[Extract start]

Where is the line drawn? :confused:


#2

the very moment a person knowingly denies a dogma of the faith.
It is impossible to deny an individual dogma. When a person denies a church dogma they are denying all dogma.


#3

But is such an individual then a heretic or a Protestant?


#4

It is impossible to deny an individual dogma.

I think this is true. If one denies any singular dogma, s/he is also denying the dogma of infalible teaching authority of the Church. (which in itself seems more a schism, than a heresy.)
but it doesn’t necessarilly hold that all dogma is rejected.

newadvent.com. quotes Aquinas : **There are, therefore, two ways of deviating from Christianity: the one by refusing to believe in Christ Himself, which is the way of infidelity, common to Pagans and Jews; the other by restricting belief to certain points of Christ’s doctrine selected and fashioned at pleasure, which is the way of heretics. **

according to newadvent’s section on degrees of heresy :**a doctrinal proposition, without directly contradicting a received dogma, may yet involve logical consequences at variance with revealed truth. Such a proposition is not heretical, it is a propositio theologice erronea, that is, erroneous in theology. **

here’s the link: newadvent.org/cathen/07256b.htm

given the particulars of heresy i.e., distinctions, degrees etc., it seems entirely prudent to leave the label “heretic” to be used at the discretion of the Church.

In other words, “Kids, don’t try this at home.”


#5

There are too many factors to judge decisively and authoritatively(IMO). To know ones culpability is really difficult. Many factors are necessary. To us, we know absolutely that fornication and/or living together before marriage is wrong. But, I heard the following story.

In some parts of Europe living together is so common and universal that a bishop remarked to Pope John Paul II that the young people in the Church really didn’t know it was wrong. The Pope didn’t reply - How can they not know!! (That would have been my reply.) Pope John Paul replied - Then they must be educated to know!

I know in my dealing with people that they are ALL OVER THE BOARD. Some believe this is good (which is indeed good) and that is good (which is indeed bad) and this is bad (which is indeed bad) and that is bad (which is indeed good) – and every variation possible. No two souls are alike. So, I feel it’s better not to ask questions like the above - not that the above is a bad question for discussion of forums like this, it’s a good question - but in practical living it’s best to simply try to bring “light” to our conversations with others. In my conversations with Catholic people if they say they believe in something that isn’t exactly what the Church teaches I try to give them the reasons “why” the Church believes what it believes. Sometimes (often?) this will at least be enough to get them to thinking in a different vein where they can see the Church in a more positive light.

I think sometimes we think if we don’t get a wholesale conversion from a person - everything is for naught. But I think in addition to getting much better catechises to the lay faithful - we need tons of “nudgers” – people who will in charity and goodwill bring a little light into their world because, as we know, there are no end to the darkness that’s expressed in so much of our materialistic secular culture.

[Extract end]

• Tasks to perform
A) Answer these questions from the heresy thread:
(i) According to the Aquinas quotation, which way of deviating from Christianity is common to Pagans and Jews?
(ii) What did Pope John Paul II reply to the bishop?
(iii) What term does the section on degrees of heresy give to a proposition that does not directly contradict a received dogma but involves logical consequences at variance with revealed truth?
B) Rewrite the part of the heresy thread that opens with the words containing "I know in my" and closes with "more positive light.", putting "message boards" in place of "forums".

[Dataset records start]

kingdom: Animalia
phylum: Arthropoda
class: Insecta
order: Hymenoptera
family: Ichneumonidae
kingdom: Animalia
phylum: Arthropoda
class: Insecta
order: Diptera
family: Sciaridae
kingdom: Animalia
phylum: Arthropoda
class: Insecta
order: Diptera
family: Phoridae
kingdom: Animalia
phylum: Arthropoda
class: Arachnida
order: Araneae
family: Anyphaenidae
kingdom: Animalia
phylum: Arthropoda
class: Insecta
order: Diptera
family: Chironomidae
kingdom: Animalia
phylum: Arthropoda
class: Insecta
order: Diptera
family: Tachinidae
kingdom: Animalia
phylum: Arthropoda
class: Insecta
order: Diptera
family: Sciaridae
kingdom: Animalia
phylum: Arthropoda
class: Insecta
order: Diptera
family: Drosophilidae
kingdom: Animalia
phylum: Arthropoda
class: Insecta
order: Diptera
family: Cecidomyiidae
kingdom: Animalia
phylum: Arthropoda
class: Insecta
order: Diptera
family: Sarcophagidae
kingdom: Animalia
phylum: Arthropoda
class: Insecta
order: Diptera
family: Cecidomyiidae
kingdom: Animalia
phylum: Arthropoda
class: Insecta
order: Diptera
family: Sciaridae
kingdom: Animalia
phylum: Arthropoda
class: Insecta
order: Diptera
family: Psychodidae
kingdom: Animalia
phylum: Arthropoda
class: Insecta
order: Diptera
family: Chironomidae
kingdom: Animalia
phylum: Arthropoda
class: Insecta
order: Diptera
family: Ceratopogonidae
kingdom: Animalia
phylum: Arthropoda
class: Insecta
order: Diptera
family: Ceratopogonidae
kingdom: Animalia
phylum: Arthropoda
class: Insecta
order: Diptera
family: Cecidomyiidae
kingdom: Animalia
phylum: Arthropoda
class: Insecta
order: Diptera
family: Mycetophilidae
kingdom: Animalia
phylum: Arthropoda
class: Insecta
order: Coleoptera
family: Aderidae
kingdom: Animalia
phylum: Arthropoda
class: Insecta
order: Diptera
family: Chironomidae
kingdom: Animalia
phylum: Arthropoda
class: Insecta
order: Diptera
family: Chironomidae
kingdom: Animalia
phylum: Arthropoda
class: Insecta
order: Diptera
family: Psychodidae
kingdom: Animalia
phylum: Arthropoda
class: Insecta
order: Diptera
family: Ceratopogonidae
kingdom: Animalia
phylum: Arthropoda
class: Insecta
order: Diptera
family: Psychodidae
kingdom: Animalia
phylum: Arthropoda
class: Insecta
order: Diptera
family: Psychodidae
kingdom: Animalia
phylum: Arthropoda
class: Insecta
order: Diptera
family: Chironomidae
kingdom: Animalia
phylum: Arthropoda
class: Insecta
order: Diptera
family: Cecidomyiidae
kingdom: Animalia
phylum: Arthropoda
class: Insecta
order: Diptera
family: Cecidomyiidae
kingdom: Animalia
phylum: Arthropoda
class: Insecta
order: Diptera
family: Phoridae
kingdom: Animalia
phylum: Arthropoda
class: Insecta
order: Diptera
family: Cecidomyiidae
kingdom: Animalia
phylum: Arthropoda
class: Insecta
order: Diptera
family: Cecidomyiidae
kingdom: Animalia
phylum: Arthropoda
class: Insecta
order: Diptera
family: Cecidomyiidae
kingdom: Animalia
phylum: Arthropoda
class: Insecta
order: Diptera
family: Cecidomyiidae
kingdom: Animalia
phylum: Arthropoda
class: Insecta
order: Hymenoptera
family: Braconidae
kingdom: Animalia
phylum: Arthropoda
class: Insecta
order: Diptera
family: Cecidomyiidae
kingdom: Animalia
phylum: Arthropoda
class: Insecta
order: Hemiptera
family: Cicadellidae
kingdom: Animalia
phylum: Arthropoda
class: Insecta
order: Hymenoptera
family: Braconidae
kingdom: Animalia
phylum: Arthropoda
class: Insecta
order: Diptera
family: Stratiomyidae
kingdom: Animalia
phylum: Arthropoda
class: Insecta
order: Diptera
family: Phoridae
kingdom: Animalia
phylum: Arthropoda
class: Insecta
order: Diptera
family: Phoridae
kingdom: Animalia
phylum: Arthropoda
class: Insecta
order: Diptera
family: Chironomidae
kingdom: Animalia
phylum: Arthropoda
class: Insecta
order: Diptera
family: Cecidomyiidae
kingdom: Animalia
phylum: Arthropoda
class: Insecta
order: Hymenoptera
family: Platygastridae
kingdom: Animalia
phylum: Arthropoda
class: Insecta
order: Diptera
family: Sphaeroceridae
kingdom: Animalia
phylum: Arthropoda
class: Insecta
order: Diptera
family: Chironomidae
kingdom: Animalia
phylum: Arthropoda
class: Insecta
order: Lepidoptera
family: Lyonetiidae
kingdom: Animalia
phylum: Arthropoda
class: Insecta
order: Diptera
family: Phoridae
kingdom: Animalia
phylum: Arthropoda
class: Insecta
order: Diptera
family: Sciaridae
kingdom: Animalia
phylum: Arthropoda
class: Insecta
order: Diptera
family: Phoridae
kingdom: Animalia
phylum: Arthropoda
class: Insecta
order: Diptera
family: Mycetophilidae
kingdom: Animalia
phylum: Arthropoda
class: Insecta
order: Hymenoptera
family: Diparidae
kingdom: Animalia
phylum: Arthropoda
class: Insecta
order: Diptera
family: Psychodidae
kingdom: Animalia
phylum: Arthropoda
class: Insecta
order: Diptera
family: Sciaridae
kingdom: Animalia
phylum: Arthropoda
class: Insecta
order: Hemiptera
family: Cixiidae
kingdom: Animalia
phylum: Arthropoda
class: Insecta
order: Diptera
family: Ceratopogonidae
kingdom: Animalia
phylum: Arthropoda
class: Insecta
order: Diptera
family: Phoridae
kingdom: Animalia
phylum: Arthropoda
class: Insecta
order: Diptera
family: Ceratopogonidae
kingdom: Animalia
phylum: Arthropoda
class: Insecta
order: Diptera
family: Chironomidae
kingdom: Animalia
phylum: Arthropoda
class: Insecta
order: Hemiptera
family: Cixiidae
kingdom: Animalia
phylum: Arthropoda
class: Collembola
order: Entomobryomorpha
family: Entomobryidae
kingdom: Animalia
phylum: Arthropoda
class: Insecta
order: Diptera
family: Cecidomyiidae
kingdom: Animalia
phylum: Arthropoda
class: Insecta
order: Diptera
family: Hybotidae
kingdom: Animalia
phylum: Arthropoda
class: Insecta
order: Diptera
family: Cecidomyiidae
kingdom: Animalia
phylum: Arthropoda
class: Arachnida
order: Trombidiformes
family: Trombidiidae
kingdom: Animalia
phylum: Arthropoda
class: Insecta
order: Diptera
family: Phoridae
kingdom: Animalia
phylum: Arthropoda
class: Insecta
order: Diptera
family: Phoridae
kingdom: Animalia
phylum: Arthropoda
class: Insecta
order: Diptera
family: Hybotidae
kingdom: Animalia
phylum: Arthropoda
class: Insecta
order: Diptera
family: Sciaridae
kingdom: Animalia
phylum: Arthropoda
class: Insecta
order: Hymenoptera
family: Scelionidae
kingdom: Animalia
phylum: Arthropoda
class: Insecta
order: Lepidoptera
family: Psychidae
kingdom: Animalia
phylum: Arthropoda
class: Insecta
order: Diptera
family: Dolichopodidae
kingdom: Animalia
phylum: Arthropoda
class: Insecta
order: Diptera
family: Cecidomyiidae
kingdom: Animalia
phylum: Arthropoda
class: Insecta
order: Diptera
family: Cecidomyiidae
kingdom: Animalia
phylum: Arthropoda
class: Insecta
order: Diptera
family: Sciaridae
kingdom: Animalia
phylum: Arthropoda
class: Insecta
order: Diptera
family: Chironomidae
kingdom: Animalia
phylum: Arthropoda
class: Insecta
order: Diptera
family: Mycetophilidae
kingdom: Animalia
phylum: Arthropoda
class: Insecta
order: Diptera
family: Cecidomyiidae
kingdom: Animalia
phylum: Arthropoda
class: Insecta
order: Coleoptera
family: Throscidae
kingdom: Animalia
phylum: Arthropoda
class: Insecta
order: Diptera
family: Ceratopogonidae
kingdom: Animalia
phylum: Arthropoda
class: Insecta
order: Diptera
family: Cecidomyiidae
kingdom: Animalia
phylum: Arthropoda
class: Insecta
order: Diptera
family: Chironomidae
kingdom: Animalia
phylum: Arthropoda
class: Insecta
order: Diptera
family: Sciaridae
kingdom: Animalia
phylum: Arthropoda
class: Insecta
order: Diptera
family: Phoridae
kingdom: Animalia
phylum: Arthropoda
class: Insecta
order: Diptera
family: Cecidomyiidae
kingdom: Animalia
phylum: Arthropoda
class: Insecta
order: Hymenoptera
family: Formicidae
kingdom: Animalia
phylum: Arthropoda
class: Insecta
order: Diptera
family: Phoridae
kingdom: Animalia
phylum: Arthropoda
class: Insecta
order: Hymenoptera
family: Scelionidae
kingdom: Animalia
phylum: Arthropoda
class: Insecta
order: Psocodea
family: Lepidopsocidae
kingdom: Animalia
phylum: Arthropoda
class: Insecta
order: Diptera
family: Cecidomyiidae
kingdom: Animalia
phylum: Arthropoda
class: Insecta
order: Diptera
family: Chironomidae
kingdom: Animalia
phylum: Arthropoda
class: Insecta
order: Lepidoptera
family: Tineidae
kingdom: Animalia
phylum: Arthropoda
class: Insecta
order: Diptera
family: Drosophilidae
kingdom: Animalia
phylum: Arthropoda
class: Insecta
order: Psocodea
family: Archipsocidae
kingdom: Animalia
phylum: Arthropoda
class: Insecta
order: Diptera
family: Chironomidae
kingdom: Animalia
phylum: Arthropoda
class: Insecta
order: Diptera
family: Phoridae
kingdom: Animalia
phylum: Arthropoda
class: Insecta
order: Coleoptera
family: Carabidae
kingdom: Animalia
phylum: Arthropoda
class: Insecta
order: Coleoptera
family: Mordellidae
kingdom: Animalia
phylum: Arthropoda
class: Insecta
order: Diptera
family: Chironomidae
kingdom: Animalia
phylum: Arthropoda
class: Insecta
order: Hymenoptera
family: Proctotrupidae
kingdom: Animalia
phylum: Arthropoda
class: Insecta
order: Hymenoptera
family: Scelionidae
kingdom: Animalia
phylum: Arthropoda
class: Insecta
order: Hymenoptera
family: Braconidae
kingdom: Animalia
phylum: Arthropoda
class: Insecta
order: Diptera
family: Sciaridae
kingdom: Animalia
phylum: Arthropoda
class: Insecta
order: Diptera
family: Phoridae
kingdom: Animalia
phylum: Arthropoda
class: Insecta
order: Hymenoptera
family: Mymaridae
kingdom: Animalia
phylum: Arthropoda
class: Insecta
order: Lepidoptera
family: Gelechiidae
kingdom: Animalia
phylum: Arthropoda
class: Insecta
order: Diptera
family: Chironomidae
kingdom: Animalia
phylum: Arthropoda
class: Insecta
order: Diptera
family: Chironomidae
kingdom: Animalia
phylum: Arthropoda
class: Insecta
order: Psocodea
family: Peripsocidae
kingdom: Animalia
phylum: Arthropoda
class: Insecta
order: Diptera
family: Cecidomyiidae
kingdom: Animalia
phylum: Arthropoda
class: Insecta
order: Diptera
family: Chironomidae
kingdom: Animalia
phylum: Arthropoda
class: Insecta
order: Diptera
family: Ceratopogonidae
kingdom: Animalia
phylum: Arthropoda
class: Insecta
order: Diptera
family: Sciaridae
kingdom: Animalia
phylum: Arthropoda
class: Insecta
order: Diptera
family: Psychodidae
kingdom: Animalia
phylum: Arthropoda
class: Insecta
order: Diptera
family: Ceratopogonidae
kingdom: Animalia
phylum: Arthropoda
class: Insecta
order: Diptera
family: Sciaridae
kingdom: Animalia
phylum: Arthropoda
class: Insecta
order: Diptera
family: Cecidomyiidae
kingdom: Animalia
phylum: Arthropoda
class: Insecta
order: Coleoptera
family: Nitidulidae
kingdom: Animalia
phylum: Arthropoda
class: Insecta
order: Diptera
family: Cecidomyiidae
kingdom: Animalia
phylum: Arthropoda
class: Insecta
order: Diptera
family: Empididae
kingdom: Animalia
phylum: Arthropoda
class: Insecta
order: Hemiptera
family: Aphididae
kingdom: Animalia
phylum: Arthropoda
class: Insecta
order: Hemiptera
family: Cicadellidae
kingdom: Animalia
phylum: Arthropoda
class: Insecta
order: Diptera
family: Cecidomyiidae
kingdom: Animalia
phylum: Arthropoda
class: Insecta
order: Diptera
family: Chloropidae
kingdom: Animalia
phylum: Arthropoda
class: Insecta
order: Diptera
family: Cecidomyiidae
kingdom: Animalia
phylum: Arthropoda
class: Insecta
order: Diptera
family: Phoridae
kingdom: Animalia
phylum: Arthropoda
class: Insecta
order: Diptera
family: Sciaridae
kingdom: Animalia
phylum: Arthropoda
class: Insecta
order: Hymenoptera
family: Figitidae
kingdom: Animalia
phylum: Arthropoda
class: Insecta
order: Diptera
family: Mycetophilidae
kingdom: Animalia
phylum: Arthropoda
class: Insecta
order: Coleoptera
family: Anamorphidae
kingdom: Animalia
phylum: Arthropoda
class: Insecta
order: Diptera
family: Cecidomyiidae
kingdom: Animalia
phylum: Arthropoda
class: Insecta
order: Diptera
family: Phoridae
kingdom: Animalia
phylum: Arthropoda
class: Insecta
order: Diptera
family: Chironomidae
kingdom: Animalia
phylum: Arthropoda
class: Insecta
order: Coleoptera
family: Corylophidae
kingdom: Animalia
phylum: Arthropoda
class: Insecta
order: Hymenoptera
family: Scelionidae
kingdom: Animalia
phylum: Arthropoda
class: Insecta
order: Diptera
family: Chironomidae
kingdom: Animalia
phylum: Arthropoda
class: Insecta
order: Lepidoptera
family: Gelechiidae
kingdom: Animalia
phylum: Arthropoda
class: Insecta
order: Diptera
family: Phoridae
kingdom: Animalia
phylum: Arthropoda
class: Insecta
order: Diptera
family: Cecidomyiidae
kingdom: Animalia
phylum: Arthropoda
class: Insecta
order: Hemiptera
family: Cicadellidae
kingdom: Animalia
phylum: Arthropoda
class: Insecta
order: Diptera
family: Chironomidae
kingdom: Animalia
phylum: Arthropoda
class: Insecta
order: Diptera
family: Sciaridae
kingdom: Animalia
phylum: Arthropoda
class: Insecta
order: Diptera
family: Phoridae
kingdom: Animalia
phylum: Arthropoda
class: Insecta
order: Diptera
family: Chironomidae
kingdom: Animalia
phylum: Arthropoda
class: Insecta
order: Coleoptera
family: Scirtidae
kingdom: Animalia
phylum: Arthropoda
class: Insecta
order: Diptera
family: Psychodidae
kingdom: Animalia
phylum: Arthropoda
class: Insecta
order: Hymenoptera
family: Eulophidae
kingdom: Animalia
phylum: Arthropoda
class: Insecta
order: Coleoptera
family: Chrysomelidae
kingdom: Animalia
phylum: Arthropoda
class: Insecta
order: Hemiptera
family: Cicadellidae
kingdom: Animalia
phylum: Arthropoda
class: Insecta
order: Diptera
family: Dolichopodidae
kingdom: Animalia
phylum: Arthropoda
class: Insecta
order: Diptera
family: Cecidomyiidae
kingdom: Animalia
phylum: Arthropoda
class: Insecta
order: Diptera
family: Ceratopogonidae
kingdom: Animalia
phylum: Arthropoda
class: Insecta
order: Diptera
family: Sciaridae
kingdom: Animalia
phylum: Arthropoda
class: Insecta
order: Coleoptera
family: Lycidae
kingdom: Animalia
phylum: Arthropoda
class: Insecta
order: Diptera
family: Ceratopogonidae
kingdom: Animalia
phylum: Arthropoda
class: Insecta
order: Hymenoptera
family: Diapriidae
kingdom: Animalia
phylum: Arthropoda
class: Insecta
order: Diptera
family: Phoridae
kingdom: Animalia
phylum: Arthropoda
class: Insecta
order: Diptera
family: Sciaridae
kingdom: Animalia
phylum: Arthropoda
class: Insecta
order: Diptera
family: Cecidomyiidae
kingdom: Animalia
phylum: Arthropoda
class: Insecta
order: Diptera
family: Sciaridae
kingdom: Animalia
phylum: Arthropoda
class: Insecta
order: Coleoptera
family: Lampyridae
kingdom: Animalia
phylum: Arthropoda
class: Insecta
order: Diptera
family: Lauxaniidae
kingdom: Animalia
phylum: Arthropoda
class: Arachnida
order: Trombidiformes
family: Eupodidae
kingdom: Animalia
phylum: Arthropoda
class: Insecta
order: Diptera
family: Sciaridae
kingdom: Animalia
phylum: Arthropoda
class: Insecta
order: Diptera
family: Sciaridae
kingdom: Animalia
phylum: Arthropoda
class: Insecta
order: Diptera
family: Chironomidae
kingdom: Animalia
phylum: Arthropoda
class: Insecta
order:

[Dataset records end]

• Full answers
A)
(i) The way of infidelity, which is refusing to believe in Christ Himself.
(ii) "Then they must be educated to know!"
(iii) A propositio theologice erronea, that is, erroneous in theology.

B)
I know in my dealing with people that they are ALL OVER THE BOARD. Some believe this is good (which is indeed good) and that is good (which is indeed bad) and this is bad (which is indeed bad) and that is bad (which is indeed good) – and every variation possible. No two souls are alike. So, I feel it’s better not to ask questions like the above - not that the above is a bad question for discussion of message boards like this, it’s a good question - but in practical living it’s best to simply try to bring “light” to our conversations with others. In my conversations with Catholic people if they say they believe in something that isn’t exactly what the Church teaches I try to give them the reasons “why” the Church believes what it believes. Sometimes (often?) this will at least be enough to get them to thinking in a different vein where they can see the Church in a more positive light.